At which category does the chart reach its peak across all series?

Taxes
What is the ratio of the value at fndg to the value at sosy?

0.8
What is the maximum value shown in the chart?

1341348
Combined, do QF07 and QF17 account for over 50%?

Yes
○ ○ ○ ○
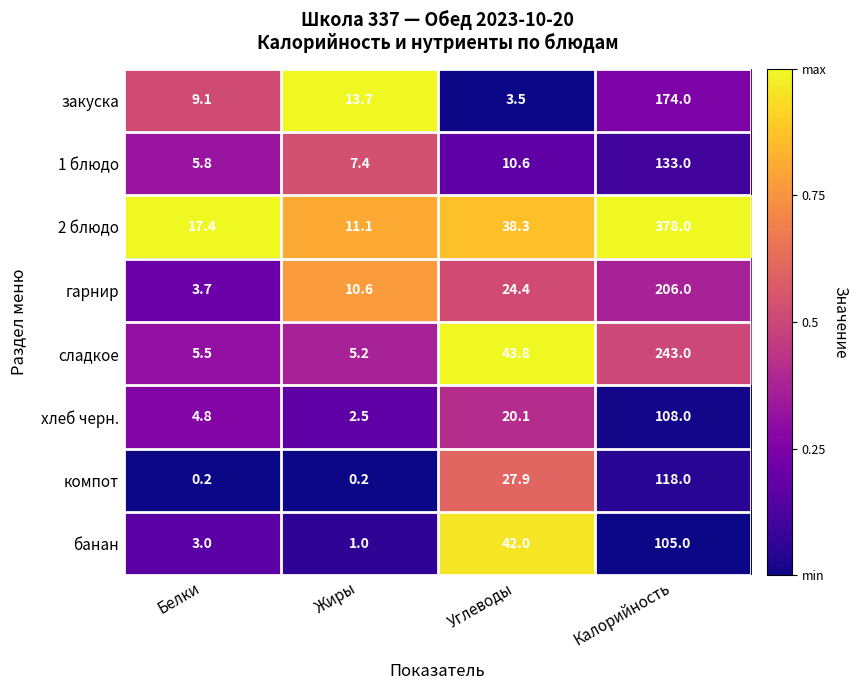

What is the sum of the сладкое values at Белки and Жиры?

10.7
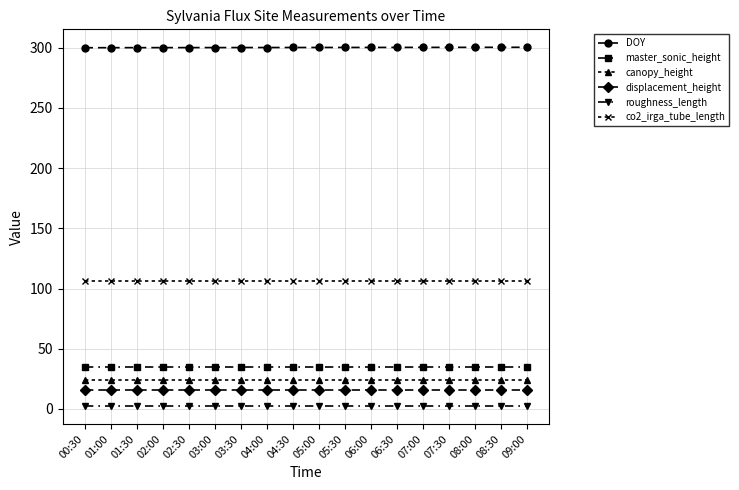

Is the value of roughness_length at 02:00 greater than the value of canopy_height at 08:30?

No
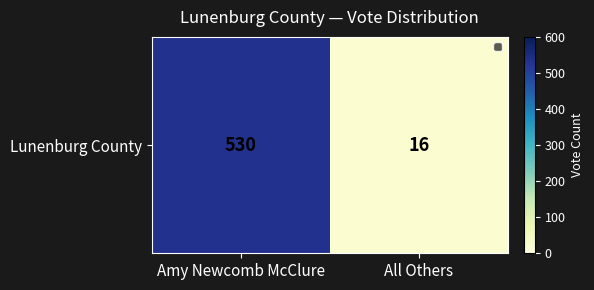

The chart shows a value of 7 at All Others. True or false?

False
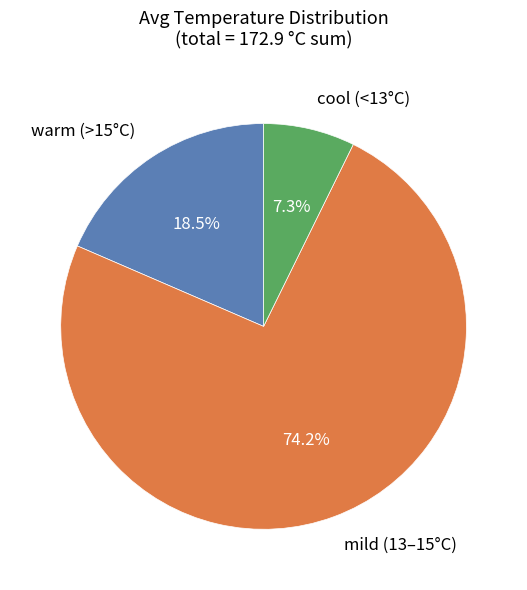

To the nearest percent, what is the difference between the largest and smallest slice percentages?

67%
○ ○ ○ ○
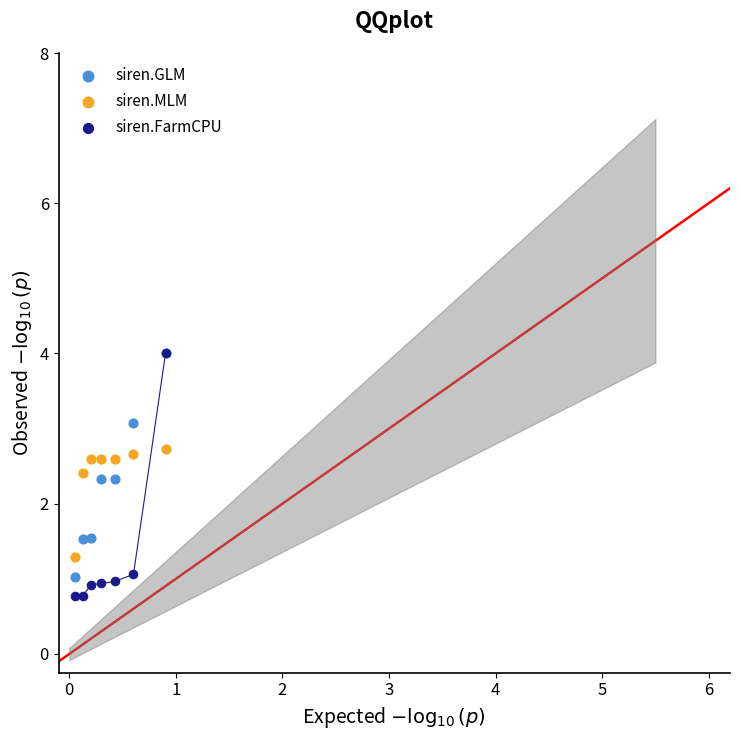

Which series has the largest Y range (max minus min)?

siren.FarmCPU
○ ○ ○ ○
**Consigne**
Recopiez sans rien changer le passage de la liste qui commence à la ligne contenant "At which category" et se termine à la ligne contenant "Combined, do QF07", ces deux lignes incluses.

**Votre solution**
At which category does the chart reach its peak across all series?

Taxes
What is the ratio of the value at fndg to the value at sosy?

0.8
What is the maximum value shown in the chart?

1341348
Combined, do QF07 and QF17 account for over 50%?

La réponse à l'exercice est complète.